The Leh-based leadership, claiming to speak on behalf of Ladakh, had sought to privilege the Buddhist identity of Ladakh. Holding the Kashmiri elite responsible for Ladakh’s backwardness, it had demanded the severance of the relationship with this region from 1947 onwards. The demand for a UT was articulated in a systematic manner in the 1989 agitation during which a call for the boycott of Muslims was given by the Ladakh Buddhist Association. The boycott, which remained in force for three years, created a chasm between the Buddhists and Muslims on the one hand and Leh and Kargil on the other. The politics of the two sub-regions also followed different trajectories.

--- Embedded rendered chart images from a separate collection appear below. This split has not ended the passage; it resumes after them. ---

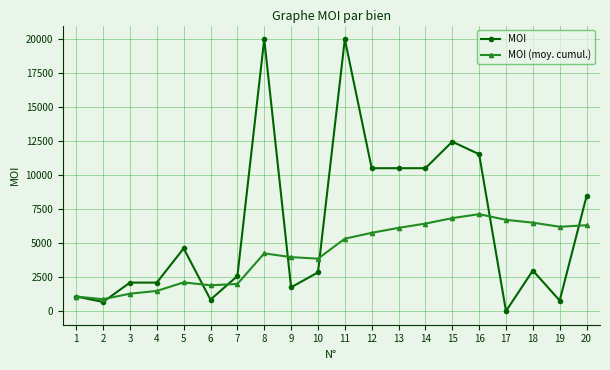

What value does the MOI series have at 18?

2985.0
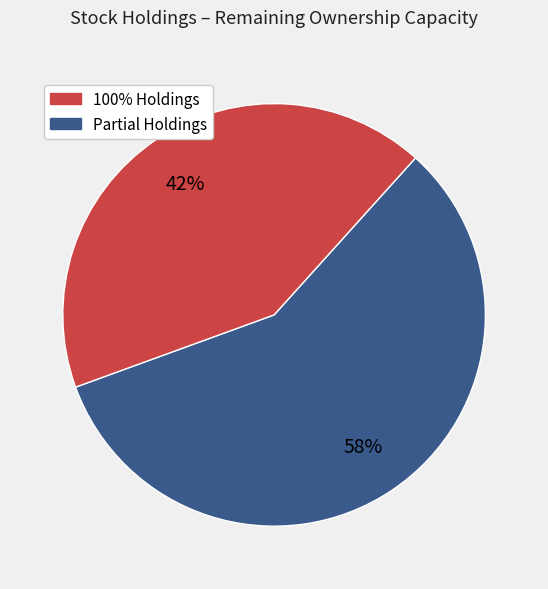

Is there a majority slice in this chart?

Yes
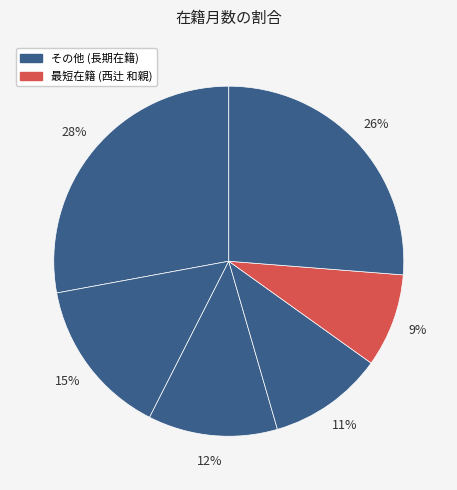

Count the number of slices in the pie.

6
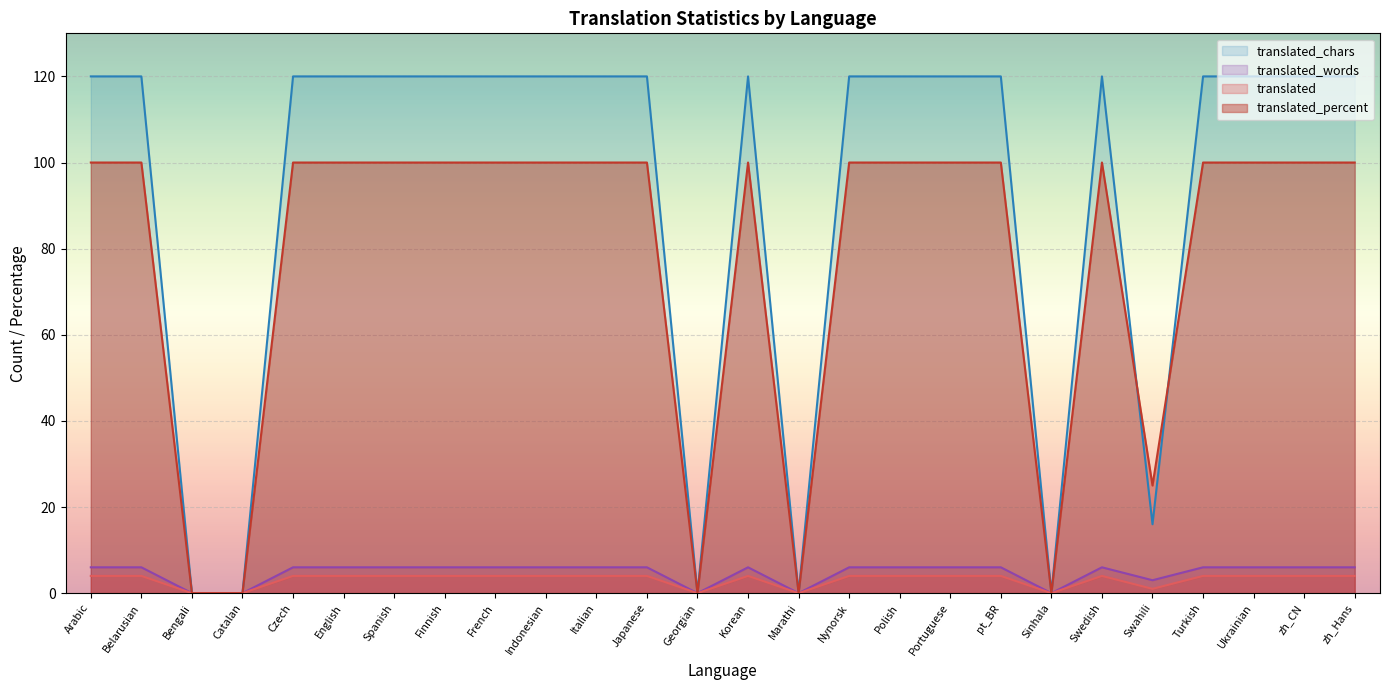

Where is translated nearest to the value 2?

Swahili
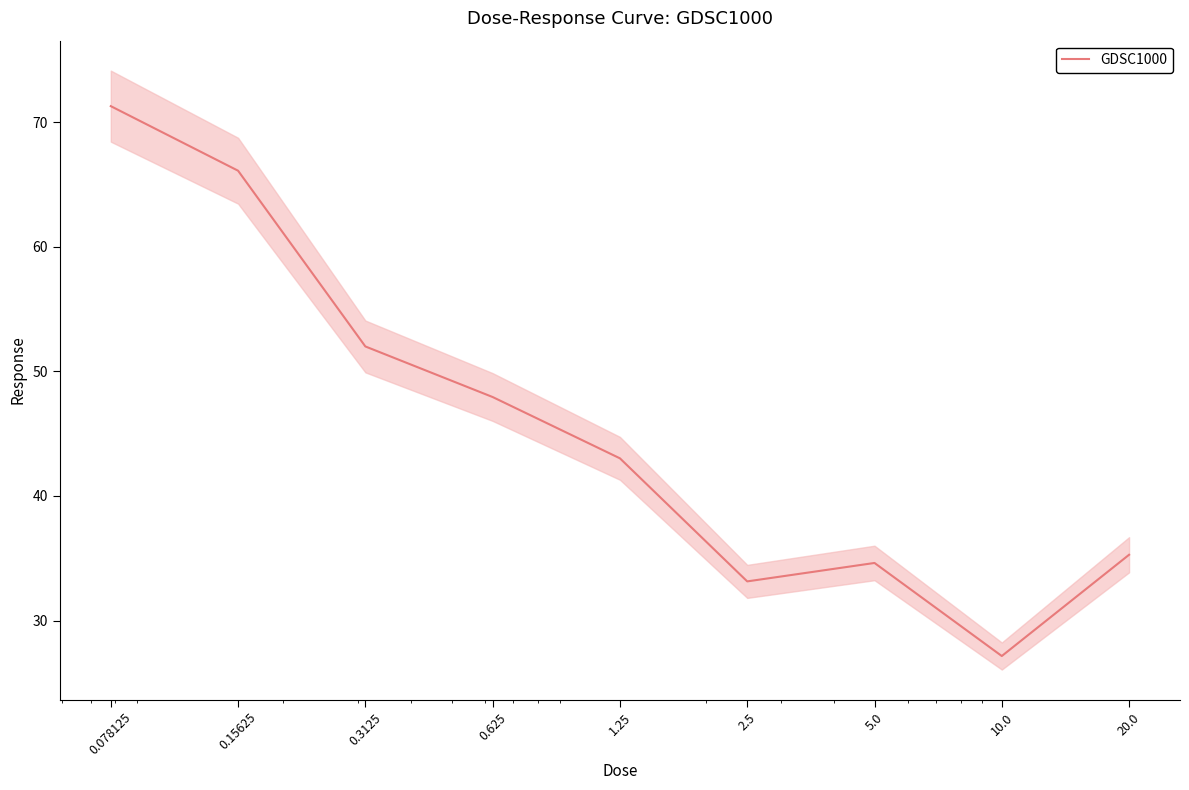

Is it true that the value at 20.0 is 35.3?

True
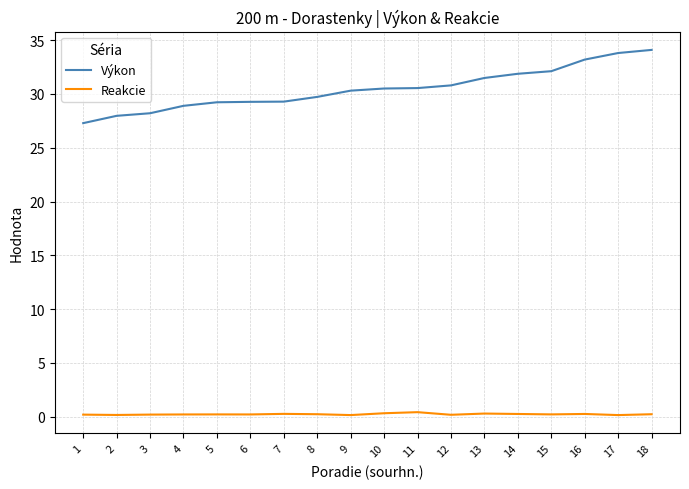

What is the total value across all series at 13?

31.8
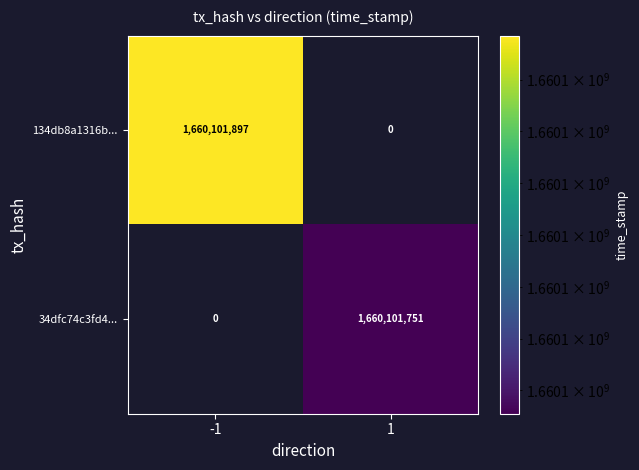

Reading left to right, what are all the values shown in this chart?

134db8a1316b0e07bc09dfb0d0ddfc8d43f182f: 1660101897	0
34dfc74c3fd4d7d4f43c45406c1dc9b2b06a1e5: 0	1660101751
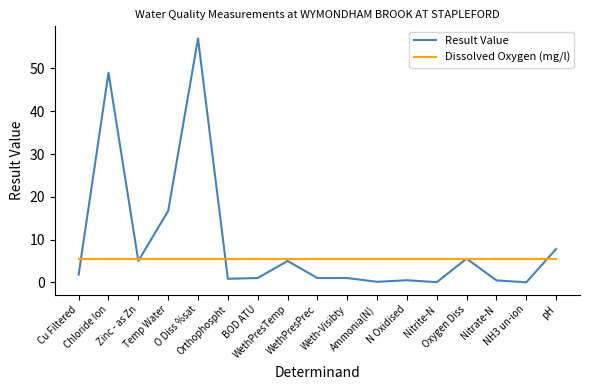

What is the highest value of the Result Value series?

57.0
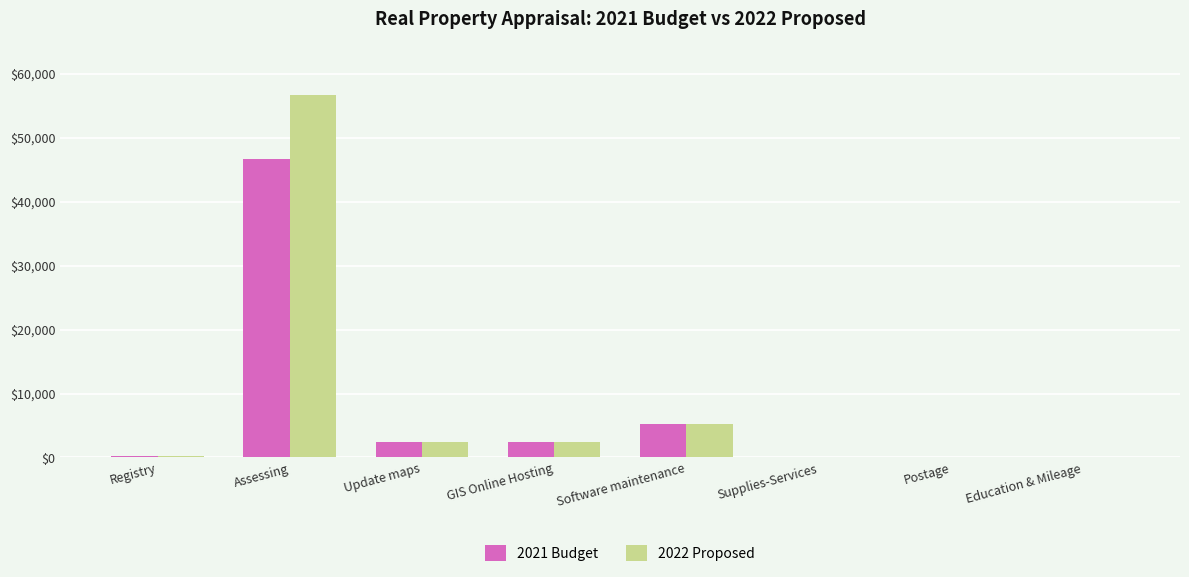

Which category has the highest value in the 2022 Proposed series?

Assessing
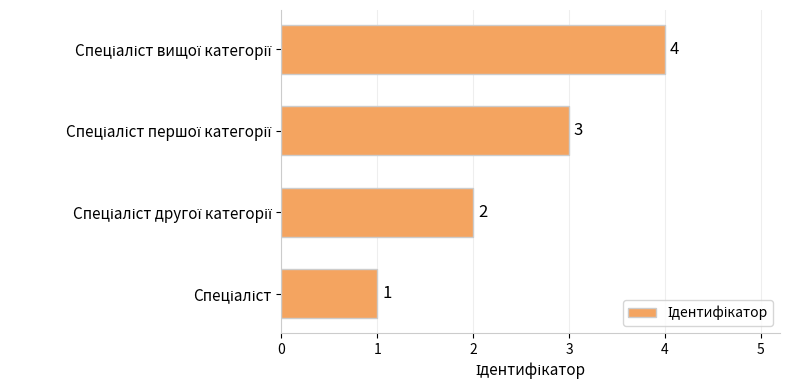

What is the sum of all values?

10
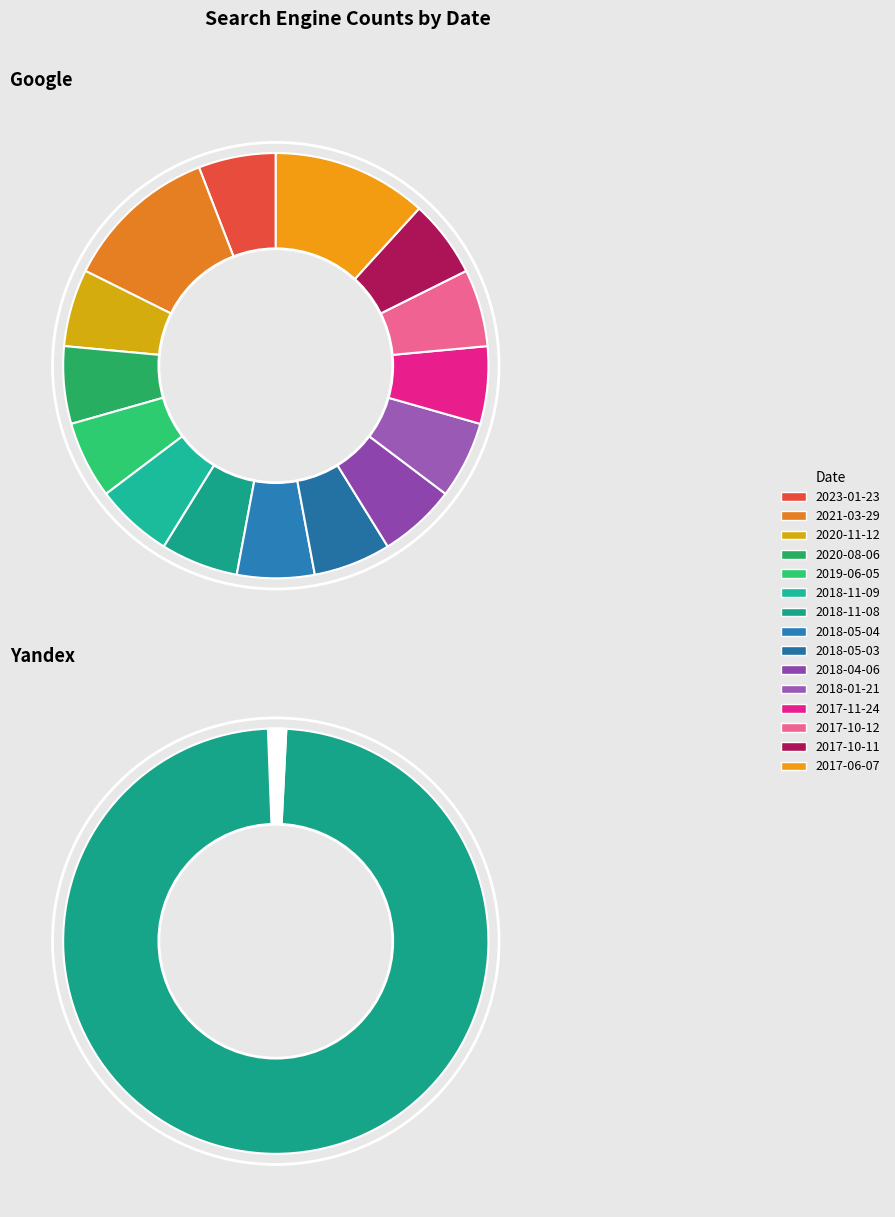

Which series changed the most between 2018-01-21 and 2017-11-24?

Google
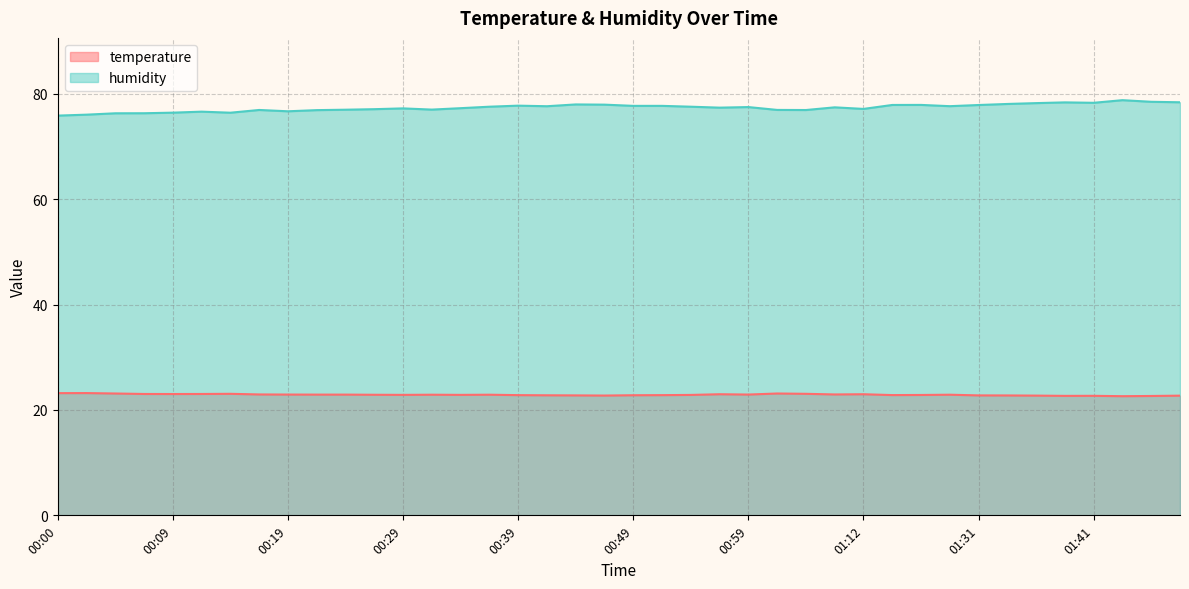

Where is the first local maximum for humidity?

00:12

The Kargil leadership consistently opposed the demand for UT status mainly because of the apprehension that a separate entity for Ladakh might accentuate the dominance of Leh. While Leh complained about Ladakh’s discrimination and neglect within the former state of Jammu and Kashmir, Kargil cited its underdevelopment vis-à-vis Leh and complained of being discriminated against. So fragmented was the political response that the leaders of the two respective communities would not agree on anything and scoured for different sources of support. The Buddhists looked towards the Centre in its fight against the Kashmiri leadership: it was in response to Leh’s identity politics that the Centre granted scheduled tribe status for Ladakhis and, then, eventually the status of a UT. Kargil, meanwhile, looked towards Kashmir’s Muslim leadership to not only balance its relationship with Leh but also preserve the Muslim-majority character of J&K.
But after the establishment of Ladakh as a UT, a realisation has dawned upon the leadership of Leh and Kargil that the region has not been able to negotiate the best bargain in the course of J&K’s reorganisation and that the existing framework has failed to fulfil the interests and long-standing aspirations of Ladakhis. In the absence of a structure of political representation (Ladakh is a UT without a legislature) and with a centralised and bureaucratised governance, there are concerns about the rights of the local people and the protection of land, environment and ecology.
It is in this context that the Leh-based Apex Body of People’s Movement for Sixth Schedule and the Kargil-based Kargil Democratic Alliance have come together and worked on a joint agenda for the fulfilment of their common demands, including full-fledged statehood for Ladakh and constitutional safeguards under the Sixth Schedule or Article 371 of the Constitution.
This new politics is inclusive and tuned towards the empowerment of Ladakh as a whole. Seeking indigenous control over its resources as well as its politics, the leadership is sticking together. Realising that subregional — Leh vs Kargil — and communal — Buddhist vs Muslim — divisions would undermine the negotiating powers of Ladakhis, they have been working on maintaining their unity and seeking to resolve their friction.